Book Review Monday - The Letter – By: Richard Paul Evans

It’s coming on that time of year – the Holidays. There are movies I watch, and a few books I revisit. Richard Paul Evans' first 3 books are on that list.

The Letter – By: Richard Paul Evans – Reviewed by Perle Champion
First published in Birmingham Weekly

‘The Letter’ a good way to tie up ‘Christmas Box’ trilogy

This is an old-fashioned moral tale. Questions are raised; bad things happen to good people; lessons are learned; and love is the message. Think It’s a Wonderful Life, and you instantly know what I mean.

In The Letter, Richard Evans tells a story that tugs at parts of our hearts we don’t often acknowledge. It is the final book in The Christmas Box collection. All three books are good reading, but I liked The Christmas Box best.

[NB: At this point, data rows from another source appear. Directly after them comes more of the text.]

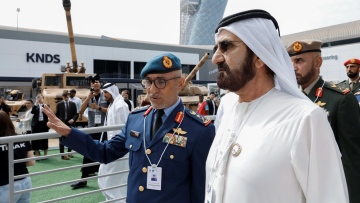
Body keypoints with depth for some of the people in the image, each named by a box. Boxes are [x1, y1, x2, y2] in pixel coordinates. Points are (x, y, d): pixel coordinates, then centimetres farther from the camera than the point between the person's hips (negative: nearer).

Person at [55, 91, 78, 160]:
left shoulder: (73, 104, 6)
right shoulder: (59, 104, 2)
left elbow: (76, 114, 4)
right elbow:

The Christmas Box introduces us to MaryAnne Parkin, an aging widow whose bittersweet memories haunt her nights and harry her days as she tries t convey the true meaning of Christmas and life to a young couple and their daughter.

In The Timepiece, book two in the collection, we meet MaryAnne as a young woman in trouble, who is rescued and married by the wealthy businessman, David Parkin. Before the novel’s end, their idyllic life is torn asunder by bigots of the time because of David’s good deed. He saves his friend Lawrence, who is black, from sure death by lynching.

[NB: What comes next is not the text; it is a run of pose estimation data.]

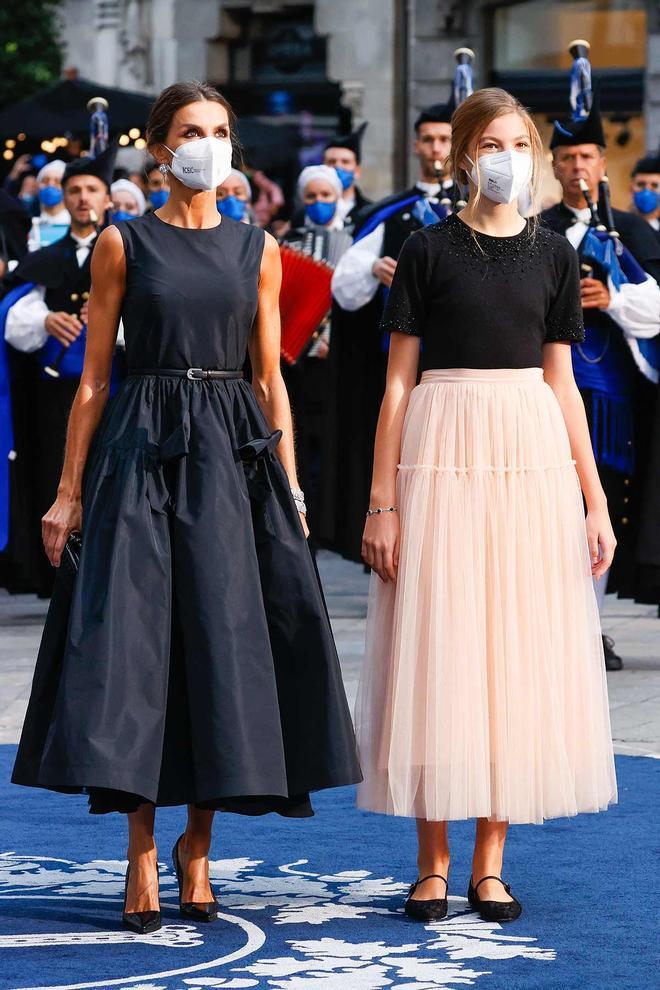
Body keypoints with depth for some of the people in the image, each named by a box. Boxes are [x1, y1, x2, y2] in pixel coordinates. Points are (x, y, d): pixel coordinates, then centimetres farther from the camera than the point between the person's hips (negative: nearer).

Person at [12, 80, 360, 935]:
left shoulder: (257, 249, 10)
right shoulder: (124, 243, 4)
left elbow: (271, 379, 11)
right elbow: (93, 377, 3)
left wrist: (289, 490, 5)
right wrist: (69, 491, -2)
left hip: (233, 456, 2)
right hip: (142, 449, -2)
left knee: (226, 639, 0)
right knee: (131, 638, -7)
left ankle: (197, 843, 12)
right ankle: (142, 852, -2)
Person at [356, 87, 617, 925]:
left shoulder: (552, 253, 10)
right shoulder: (429, 250, 2)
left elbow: (562, 384, 11)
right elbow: (399, 381, 1)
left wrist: (595, 503, 7)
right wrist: (381, 501, -5)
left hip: (532, 455, 3)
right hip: (444, 450, -3)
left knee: (518, 652, 3)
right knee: (437, 651, -1)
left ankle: (490, 863, 10)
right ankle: (433, 864, 7)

In The Letter book three, we enter the Parkins’life when love seems a fading memory. They are two people living solitary lives together until MaryAnne can’t stand it any more and goes back to England where she was born. She leaves behind a letter and The Letter. The letter, mysteriously left on the grave of the Parkins’ only child, leads David in search of the mother who abandoned him when he was six. He doesn’t find her, but he does find himself and realizes that is what he was looking for all along.

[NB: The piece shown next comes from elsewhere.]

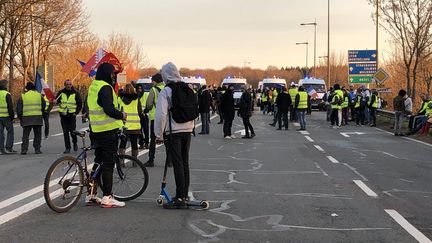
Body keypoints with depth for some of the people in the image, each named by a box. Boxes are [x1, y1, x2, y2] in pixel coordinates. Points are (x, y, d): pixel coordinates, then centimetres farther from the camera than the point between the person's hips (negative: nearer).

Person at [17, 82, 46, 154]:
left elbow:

Crisis brings MaryAnne and David home to sit by the bed of their dying friend, Lawrence. David remembers Lawrence once likening love t a tree that needs taking care of. David realizes that love needs nurturing and that, like a tree, neglect is its death knell. MaryAnne and David rekindle their love and fall back into the blissful days of their early life together until real life intrudes once again.

Bad things do happen to good people but good people do go on. I wish Evans ended his story on a more upbeat note, but he has an agenda – moralists always do There is no gathering under the tree at the end here, and no bell rings when Evans’ angel gets his wings.

Note: Evans has a brand new book out Called the Gift – It’s on my list of books to review next month.
Excerpt from his website: The Gift - “The Bible says that God has chosen the weak things of the world to confound the things which are mighty. My story is about one of God’s weak things. His name is Collin, a frail, beautiful little boy with a very special gift.”